◆ **PROMPT 1**
Edit the passage on Writers' Workshops between "A space in the" and "write strikes them.", inclusive, changing "freezer paper" to "butcher paper".
◆ **PROMPT 2**
Answer these questions from the passage on Writers' Workshops:
(a) What reading method is probably the one by which most of us learned to read?
(b) Where does Johnny sit when he reads aloud what he has written?
(c) How often will the children work to assemble and publish a collection of their writings?

The Theory and Practice of Spontaneity
Many educators in our schools are passionate advocates of the Whole Language method of teaching children to read by comprehending their language as a whole, rather than by decoding the individual phonemes that make up the sounds of words. The latter method, phonics, is probably the one by which most of us learned to read. That is, we learned the range of sounds associated with the letters of the alphabet so that we could sound out the words we had not yet learned to recognize by sight. By contrast, Whole Language reading instruction assumes that reading is a natural extension of the process by which children learn to speak. If children are exposed a sufficient number of times to "authentic" literary texts, if they hear those texts read to them and try to read them themselves, they will come to recognize many of the words. They can skip or guess the meanings of the unfamiliar ones. That is, like attendees at a Berlitz crash course on the weekend before a trip to Paris, they will learn by immersion. Immerse a child long enough, the theory goes, and the child will someday "get" it.

The Whole Language method of teaching children to read also involves my true topic today, writing. As Whole Language instructors are fond of saying, children are not just consumers of language but producers, too. They learn to read, in part, by producing texts of their own, through which they experience the process of translating the text in their minds to the text on the page and then observing how readers of that text construct meanings from it. Children in Whole Language classrooms, for instance, write before they can read, rendering their thoughts in symbols of their choosing, whether drawings or an idiosyncratic alphabet, that may or may not be intelligible to others. This idea of small children as small authors has led to the development of Writers' Workshops as a widely used method of writing instruction, even in classrooms where the Whole Language approach has not taken hold. Here's how the Workshops work, at least in theory:

A space in the classroom is devoted to writing. Children are provided with everything from pencils and chalk to paints, markers, and computer terminals. They can write on plain or colored paper, wrapping paper, freezer paper, or strips of cardboard—whatever comes to hand. And they can visit this section of the classroom whenever the wish to write strikes them.

Most children will spend at least an hour a day engaged in writing, sometimes referred to in the journals as "textual production." They work on whatever it is they're trying to express until they conclude that they're ready to share it, at which point our small author, Johnny, sits in the designated Author's Chair, surrounded by his classmates, and reads aloud what he's written. The role of his classmates, explicitly, is to encourage Johnny's work. The role of the teacher is to join in this encouragement while the Writers' Workshop is in session and then to meet privately with Johnny to deal with those pesky little matters of capitalization, spelling, punctuation, grammar, sequence of thought, clarity of exposition, and so on. Occasionally, the teacher will sit in the Author's Chair and share what she has written, too.

Encouraging, Yes; Nonjudgmental, No
The Writers' Workshop approach has some merit, especially in the earliest grades. I like the idea that children are encouraged to write whenever they have something to say, about whatever strikes their young fancies. I also like the idea that every subject the child studies offers an opportunity for writing. And I am simply charmed by the image of little Johnny seated in the Author's Chair, a bite-sized textual producer reading what he's written. I like too the idea that the children will work, once or twice a year, to assemble and publish a collection of their writings for parents, friends, and neighbors. I like most of all that writing has come to be regarded as an essential skill worth developing from the very beginning of a child's formal education. Writers' Workshops aim to make writing the pleasant and entertaining work it can be, and up to a point, there seems no harm in that aim.

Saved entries
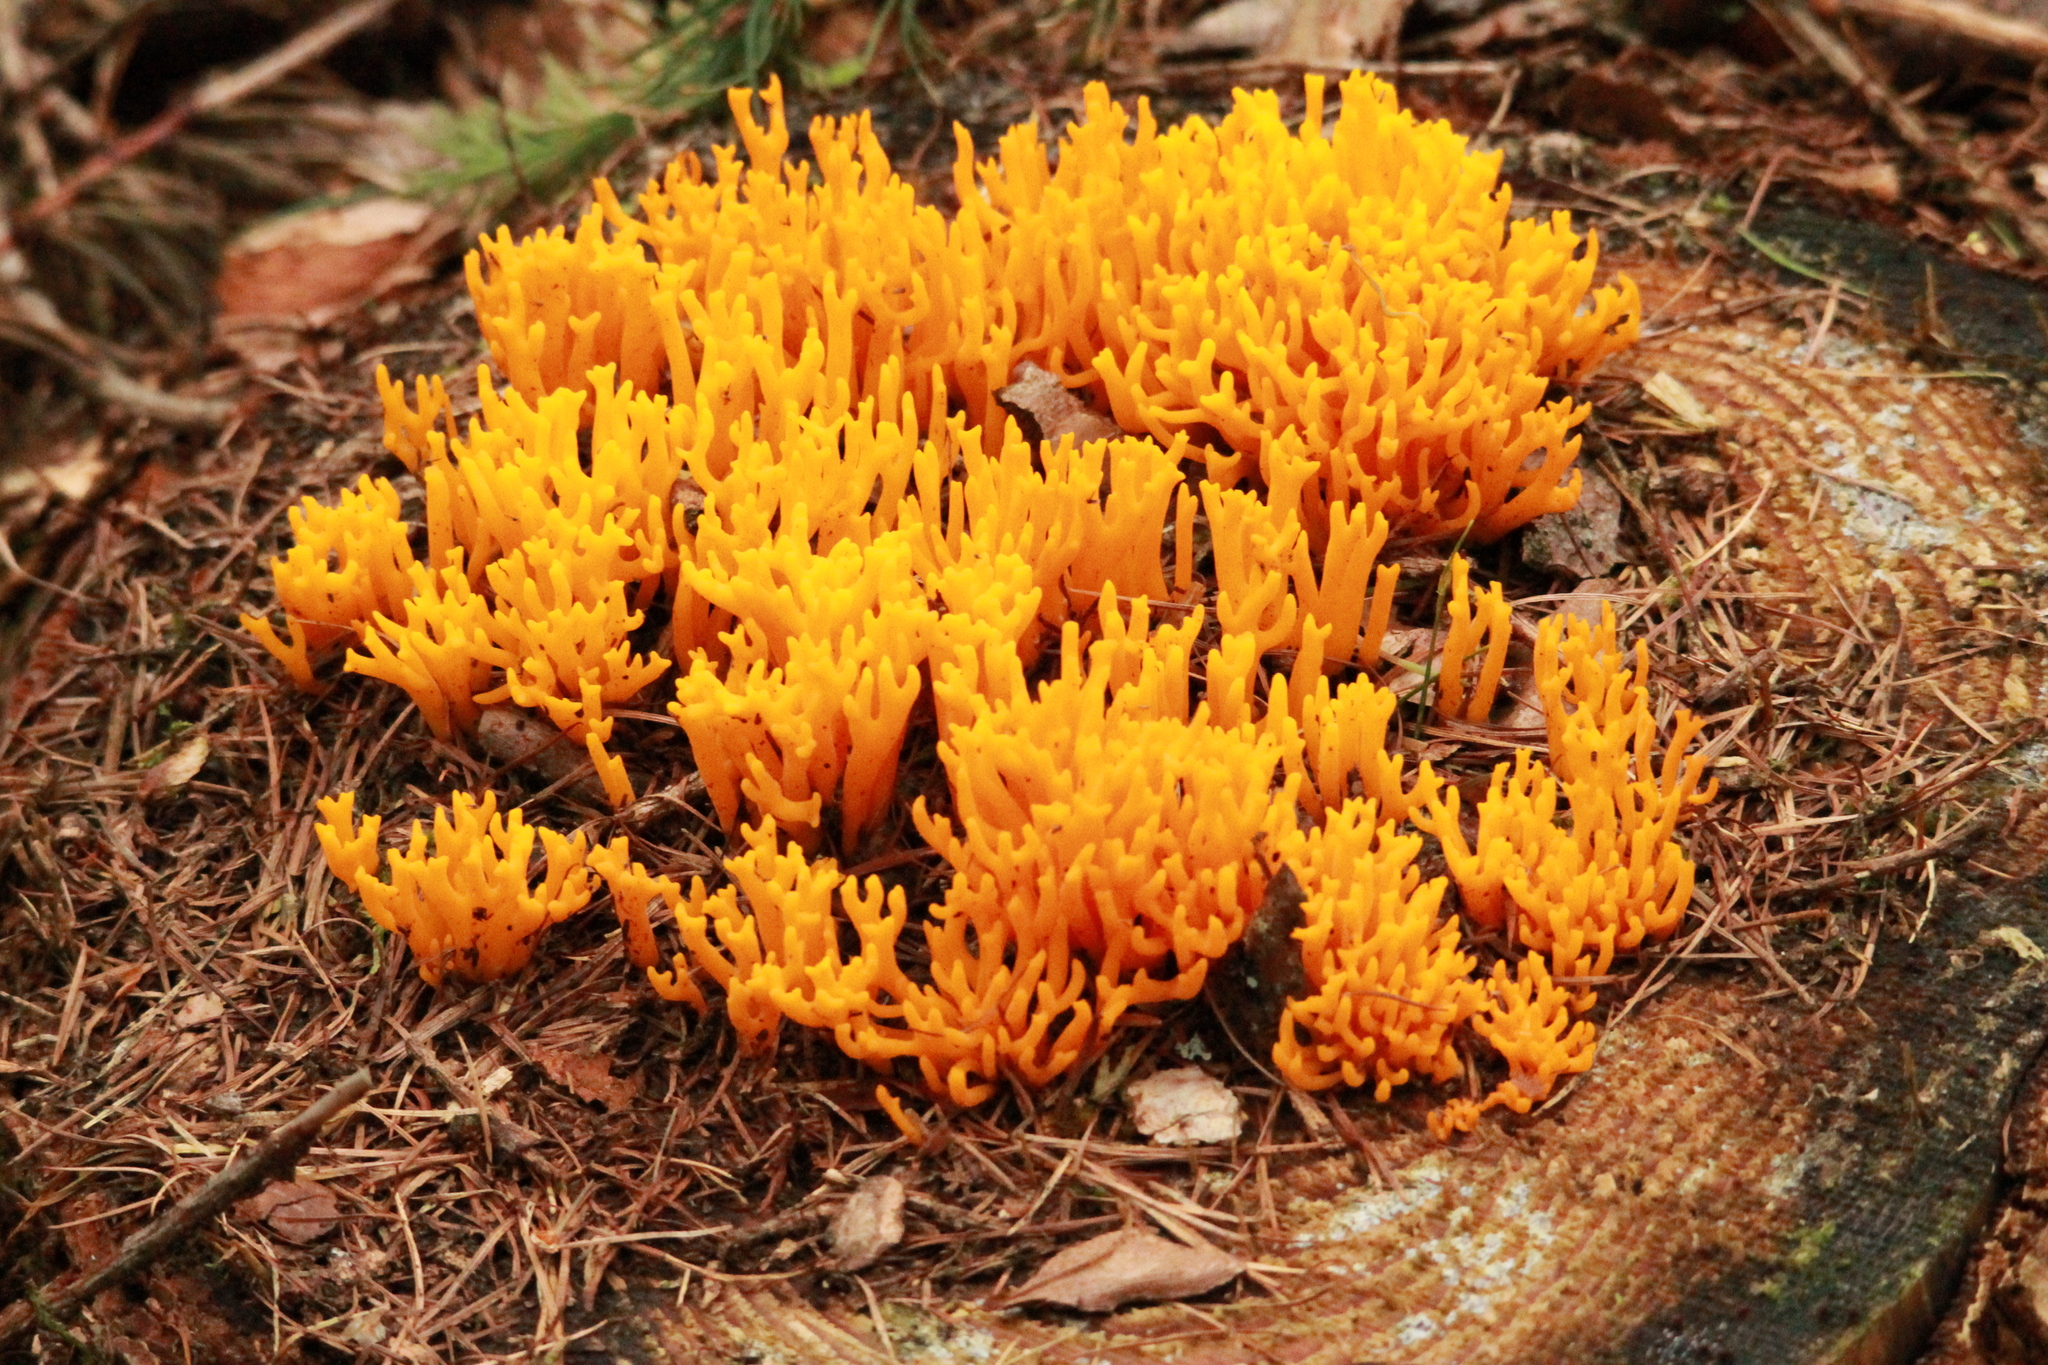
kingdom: Fungi
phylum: Basidiomycota
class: Dacrymycetes
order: Dacrymycetales
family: Dacrymycetaceae
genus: Calocera
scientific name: Calocera viscosa
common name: Yellow stagshorn
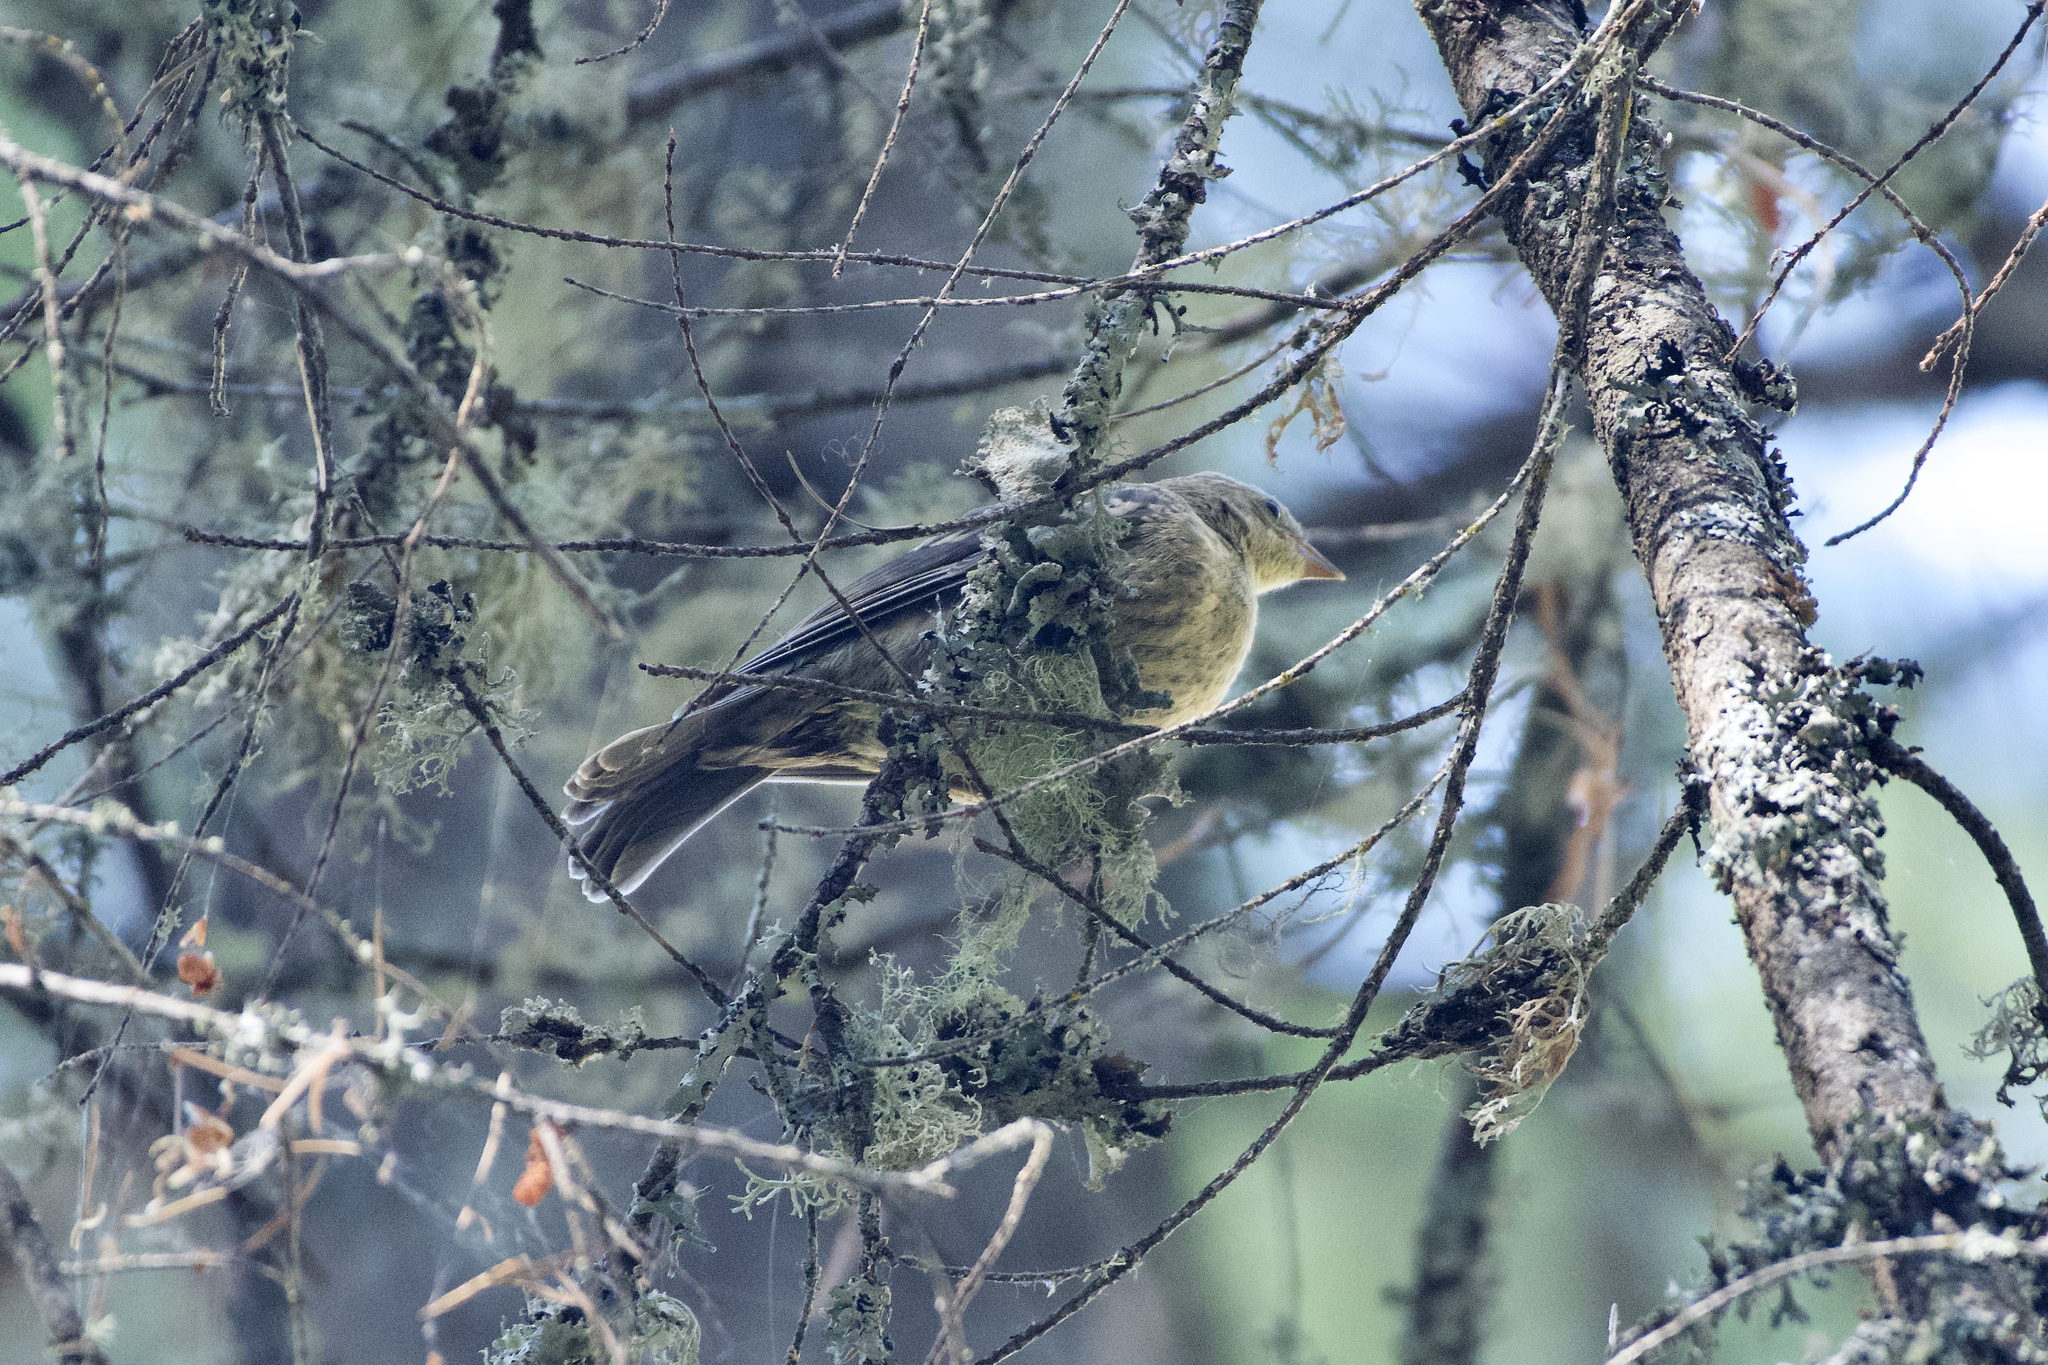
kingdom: Animalia
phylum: Chordata
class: Aves
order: Passeriformes
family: Parulidae
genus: Setophaga
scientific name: Setophaga auduboni
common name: Audubon's warbler
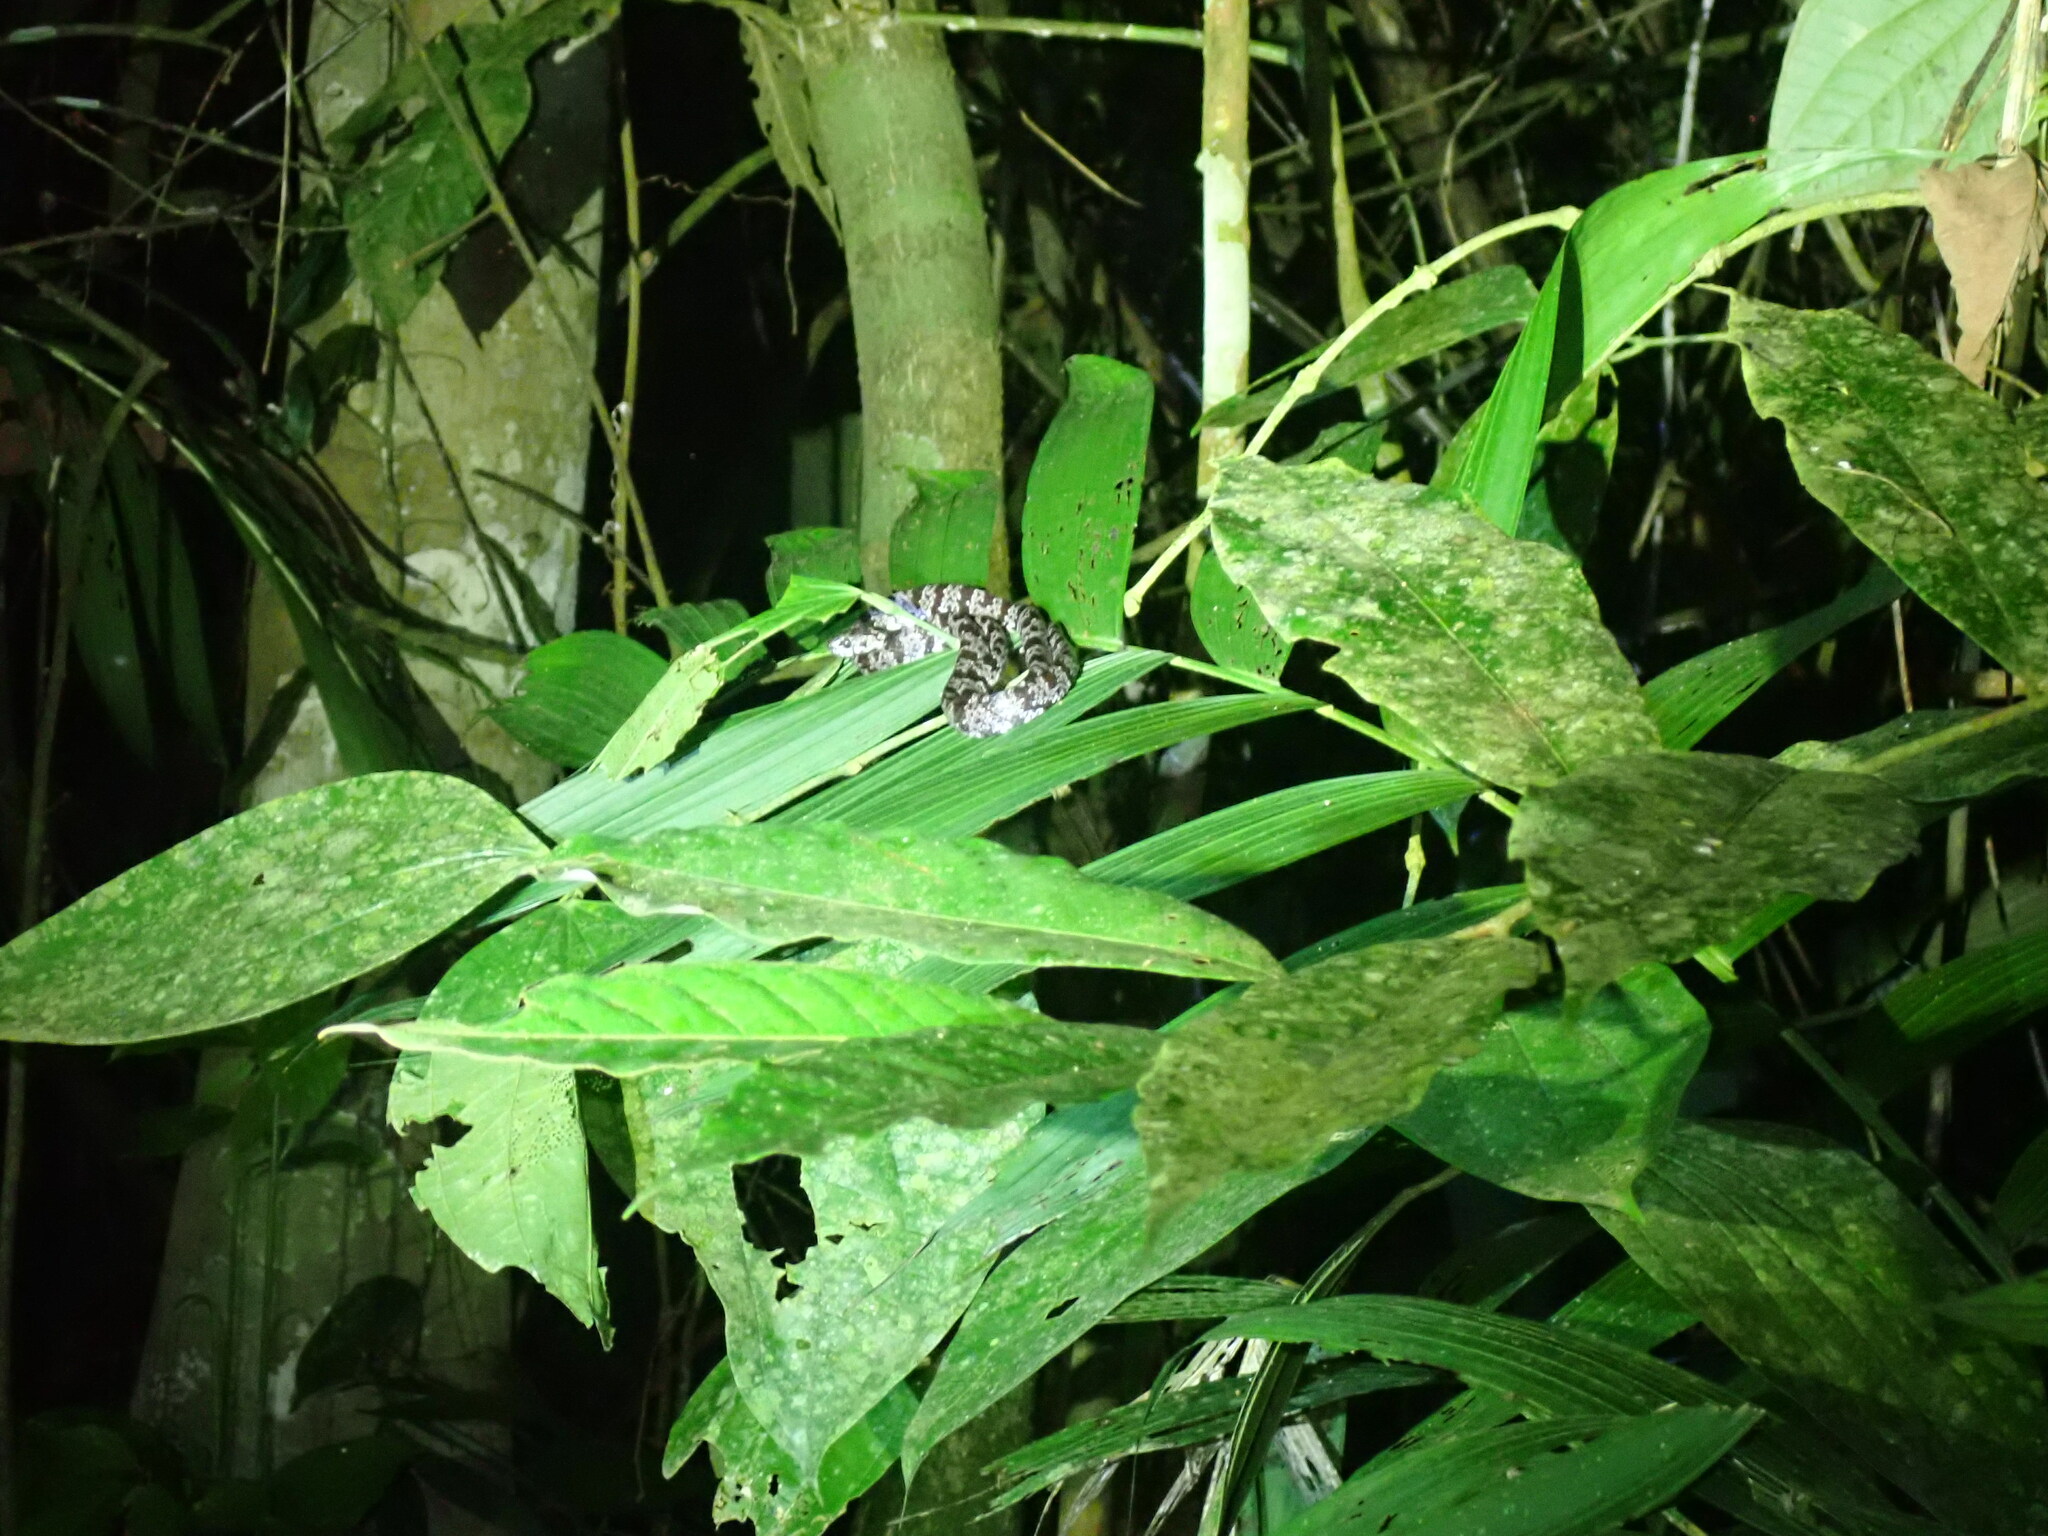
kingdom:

◆ **REPLY 1**
A space in the classroom is devoted to writing. Children are provided with everything from pencils and chalk to paints, markers, and computer terminals. They can write on plain or colored paper, wrapping paper, butcher paper, or strips of cardboard—whatever comes to hand. And they can visit this section of the classroom whenever the wish to write strikes them.

◆ **REPLY 2**
(a) Phonics.
(b) In the designated Author's Chair.
(c) Once or twice a year.